Insulin-like growth factor 2 (IGF2), a growth factor important for development, has emerged as a critical mechanism of synaptic plasticity and learning and memory. In the stroma of brain regions important for learning and memory IGF2 is expressed at the highest levels in pericytes, the multi-functional mural cells of the microvessels that regulate blood flow, vessel formation, the blood-brain barrier, and immune cell entry into the central nervous system. Learning and neuronal activity increase IGF2 expression in pericytes, which, in turn, regulates neuronal changes. The pericytic IGF2 expression evoked by learning is required for long-term memory formation, underscoring the important role of the neurovascular unit in learning and memory.

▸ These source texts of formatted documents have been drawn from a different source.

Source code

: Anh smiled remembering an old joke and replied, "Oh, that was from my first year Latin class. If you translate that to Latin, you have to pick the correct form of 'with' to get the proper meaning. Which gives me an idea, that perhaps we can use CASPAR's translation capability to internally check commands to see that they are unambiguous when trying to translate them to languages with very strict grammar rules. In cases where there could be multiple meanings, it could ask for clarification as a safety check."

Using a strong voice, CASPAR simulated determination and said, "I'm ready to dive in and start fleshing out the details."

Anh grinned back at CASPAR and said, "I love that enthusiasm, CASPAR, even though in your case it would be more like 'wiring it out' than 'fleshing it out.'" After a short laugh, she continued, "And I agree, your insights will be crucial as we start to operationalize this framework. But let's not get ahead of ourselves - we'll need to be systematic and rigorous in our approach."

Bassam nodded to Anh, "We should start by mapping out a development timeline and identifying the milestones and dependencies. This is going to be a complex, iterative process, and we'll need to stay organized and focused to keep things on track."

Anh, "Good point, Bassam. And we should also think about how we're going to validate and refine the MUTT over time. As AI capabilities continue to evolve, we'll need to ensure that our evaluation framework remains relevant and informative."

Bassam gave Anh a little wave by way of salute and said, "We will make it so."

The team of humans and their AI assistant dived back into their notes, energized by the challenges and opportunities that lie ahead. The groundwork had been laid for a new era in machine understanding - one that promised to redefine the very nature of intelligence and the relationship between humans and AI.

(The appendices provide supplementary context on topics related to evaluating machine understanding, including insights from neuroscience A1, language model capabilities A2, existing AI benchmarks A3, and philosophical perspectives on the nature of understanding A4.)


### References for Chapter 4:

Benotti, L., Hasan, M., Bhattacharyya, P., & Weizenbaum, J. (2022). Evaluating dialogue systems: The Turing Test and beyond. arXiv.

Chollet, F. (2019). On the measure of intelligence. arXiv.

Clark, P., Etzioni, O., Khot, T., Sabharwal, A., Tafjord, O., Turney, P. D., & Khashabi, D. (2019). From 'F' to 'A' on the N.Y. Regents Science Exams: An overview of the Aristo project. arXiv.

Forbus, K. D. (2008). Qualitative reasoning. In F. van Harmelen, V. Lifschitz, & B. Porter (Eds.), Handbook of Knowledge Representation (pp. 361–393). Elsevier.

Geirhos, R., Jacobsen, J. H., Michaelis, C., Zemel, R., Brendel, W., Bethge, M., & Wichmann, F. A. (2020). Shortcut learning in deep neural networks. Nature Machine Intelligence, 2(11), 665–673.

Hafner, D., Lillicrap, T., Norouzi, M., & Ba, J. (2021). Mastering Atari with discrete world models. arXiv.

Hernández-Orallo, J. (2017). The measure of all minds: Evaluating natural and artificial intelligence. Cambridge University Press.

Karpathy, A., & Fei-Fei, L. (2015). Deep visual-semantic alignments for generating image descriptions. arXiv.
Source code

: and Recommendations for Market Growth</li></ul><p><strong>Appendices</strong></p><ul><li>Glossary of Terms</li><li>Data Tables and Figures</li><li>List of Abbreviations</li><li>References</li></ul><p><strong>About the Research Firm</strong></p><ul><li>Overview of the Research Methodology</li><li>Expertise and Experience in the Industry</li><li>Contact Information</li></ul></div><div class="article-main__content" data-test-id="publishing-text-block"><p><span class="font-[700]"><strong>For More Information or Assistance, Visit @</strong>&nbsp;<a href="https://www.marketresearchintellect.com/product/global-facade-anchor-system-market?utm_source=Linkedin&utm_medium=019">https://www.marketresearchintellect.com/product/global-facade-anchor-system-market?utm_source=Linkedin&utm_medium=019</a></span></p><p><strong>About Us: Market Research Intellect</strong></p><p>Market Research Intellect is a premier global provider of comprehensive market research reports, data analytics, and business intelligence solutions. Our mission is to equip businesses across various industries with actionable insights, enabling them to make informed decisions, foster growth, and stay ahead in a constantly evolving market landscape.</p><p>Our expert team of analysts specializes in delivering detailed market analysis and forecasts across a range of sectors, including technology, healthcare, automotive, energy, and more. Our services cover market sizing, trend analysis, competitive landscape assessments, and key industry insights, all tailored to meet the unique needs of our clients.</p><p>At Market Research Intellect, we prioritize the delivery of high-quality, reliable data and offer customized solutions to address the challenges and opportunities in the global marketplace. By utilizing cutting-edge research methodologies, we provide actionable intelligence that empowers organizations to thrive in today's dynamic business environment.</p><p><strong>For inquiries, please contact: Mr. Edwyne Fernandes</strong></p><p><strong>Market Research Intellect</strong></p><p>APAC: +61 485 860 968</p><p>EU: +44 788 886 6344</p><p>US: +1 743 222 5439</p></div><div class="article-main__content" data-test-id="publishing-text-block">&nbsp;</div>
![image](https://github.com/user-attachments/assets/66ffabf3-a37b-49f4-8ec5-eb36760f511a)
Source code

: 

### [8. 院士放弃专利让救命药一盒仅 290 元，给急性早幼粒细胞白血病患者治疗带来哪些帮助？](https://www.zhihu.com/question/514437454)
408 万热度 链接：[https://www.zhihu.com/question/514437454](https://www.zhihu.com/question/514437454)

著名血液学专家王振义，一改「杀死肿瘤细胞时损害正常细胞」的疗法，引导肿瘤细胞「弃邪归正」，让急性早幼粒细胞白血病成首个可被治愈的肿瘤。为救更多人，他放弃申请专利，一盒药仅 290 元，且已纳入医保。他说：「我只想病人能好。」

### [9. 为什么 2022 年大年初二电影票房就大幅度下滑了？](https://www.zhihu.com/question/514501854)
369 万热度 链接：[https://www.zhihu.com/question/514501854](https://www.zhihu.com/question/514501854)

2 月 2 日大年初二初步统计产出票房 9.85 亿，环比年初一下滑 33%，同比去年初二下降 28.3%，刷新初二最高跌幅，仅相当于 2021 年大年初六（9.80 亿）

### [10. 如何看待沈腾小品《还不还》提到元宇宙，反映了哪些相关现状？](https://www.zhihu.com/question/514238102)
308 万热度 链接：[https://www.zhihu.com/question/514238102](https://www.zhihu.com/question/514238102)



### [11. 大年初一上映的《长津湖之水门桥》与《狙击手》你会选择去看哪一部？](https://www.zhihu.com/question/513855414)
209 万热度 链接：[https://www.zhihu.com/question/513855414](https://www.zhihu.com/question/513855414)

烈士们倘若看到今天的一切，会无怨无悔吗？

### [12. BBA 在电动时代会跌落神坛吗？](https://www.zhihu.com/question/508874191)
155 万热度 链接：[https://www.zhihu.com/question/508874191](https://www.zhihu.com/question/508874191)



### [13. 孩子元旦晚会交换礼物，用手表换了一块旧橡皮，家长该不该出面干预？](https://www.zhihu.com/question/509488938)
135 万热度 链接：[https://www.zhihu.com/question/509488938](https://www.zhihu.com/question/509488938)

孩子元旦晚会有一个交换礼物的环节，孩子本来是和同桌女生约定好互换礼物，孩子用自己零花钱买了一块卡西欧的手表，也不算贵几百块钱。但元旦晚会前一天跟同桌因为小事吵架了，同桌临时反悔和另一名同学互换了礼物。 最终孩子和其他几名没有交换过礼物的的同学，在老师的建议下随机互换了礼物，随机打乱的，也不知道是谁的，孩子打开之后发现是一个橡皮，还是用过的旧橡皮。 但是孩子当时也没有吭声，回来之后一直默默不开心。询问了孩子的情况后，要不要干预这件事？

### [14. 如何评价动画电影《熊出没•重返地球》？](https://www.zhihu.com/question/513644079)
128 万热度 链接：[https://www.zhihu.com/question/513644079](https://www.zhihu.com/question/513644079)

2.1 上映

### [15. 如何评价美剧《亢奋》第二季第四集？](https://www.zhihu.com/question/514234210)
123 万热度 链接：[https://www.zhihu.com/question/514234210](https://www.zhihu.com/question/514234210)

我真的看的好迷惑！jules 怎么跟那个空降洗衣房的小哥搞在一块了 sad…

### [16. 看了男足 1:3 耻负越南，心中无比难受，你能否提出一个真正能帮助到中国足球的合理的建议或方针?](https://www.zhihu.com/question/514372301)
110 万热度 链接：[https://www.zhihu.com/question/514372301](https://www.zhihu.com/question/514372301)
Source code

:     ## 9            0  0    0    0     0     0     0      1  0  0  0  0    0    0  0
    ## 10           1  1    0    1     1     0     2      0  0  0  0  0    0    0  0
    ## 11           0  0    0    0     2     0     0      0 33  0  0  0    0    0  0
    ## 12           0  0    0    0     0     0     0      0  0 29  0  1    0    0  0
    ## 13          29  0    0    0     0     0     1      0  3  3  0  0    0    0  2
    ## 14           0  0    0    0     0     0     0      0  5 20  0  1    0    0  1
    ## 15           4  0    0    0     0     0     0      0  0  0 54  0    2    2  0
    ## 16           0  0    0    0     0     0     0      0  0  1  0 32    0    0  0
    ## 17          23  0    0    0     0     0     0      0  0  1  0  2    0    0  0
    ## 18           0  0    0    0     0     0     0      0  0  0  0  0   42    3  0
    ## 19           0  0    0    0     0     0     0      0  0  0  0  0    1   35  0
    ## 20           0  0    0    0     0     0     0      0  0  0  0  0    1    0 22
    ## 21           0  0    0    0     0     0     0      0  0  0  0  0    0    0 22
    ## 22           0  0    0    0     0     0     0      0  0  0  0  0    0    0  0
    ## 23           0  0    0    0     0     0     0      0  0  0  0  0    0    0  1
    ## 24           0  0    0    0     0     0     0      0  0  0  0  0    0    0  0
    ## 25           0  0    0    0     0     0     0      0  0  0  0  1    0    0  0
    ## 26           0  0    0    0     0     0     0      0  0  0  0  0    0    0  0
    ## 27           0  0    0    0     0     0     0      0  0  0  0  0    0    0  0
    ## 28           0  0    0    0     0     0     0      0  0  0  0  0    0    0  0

Deficits in IGF2 in the brain, serum, or cerebrospinal fluid (CSF) are associated with aging, neurodegenerative brain diseases, including Alzheimer's disease (AD), Parkinson's disease (PD), Huntington's disease (HD), and amyotrophic lateral sclerosis (ALS), and neurodevelopmental disorders such as Angelman syndrome. A common problem of these diseases is an impaired protein metabolism leading to protein overaccumulation in the brain. Administration of IGF2 enhances memory in healthy rodents and reverses cognitive impairment in aging rats as well as core symptoms in models of neurodegenerative diseases and neurodevelopmental disorders. These effects occur via the IGF2 receptor (IGF2R) – a receptor that is highly expressed in neurons and regulates protein trafficking, synthesis, and degradation. Novel synthetic small molecules targeting IGF2R are highly effective via either subcutaneous or oral administration in enhancing memories in healthy rodents and reversing core deficits of Angelman syndrome in a mouse model. These small molecules, which will be tested also in other disease models, with the goal of developing them as therapies, activate autophagy, a major protein degradation process that is linked to lysosomal targeting and endosomal trafficking. Acceleration of autophagy, which in the disease should prevent or reverse protein accumulation, could explain why activating IGF2R may have beneficial effects in many CNS diseases characterized by altered endo- lysosomal-autophagy pathway and disrupted protein metabolism homeostasis.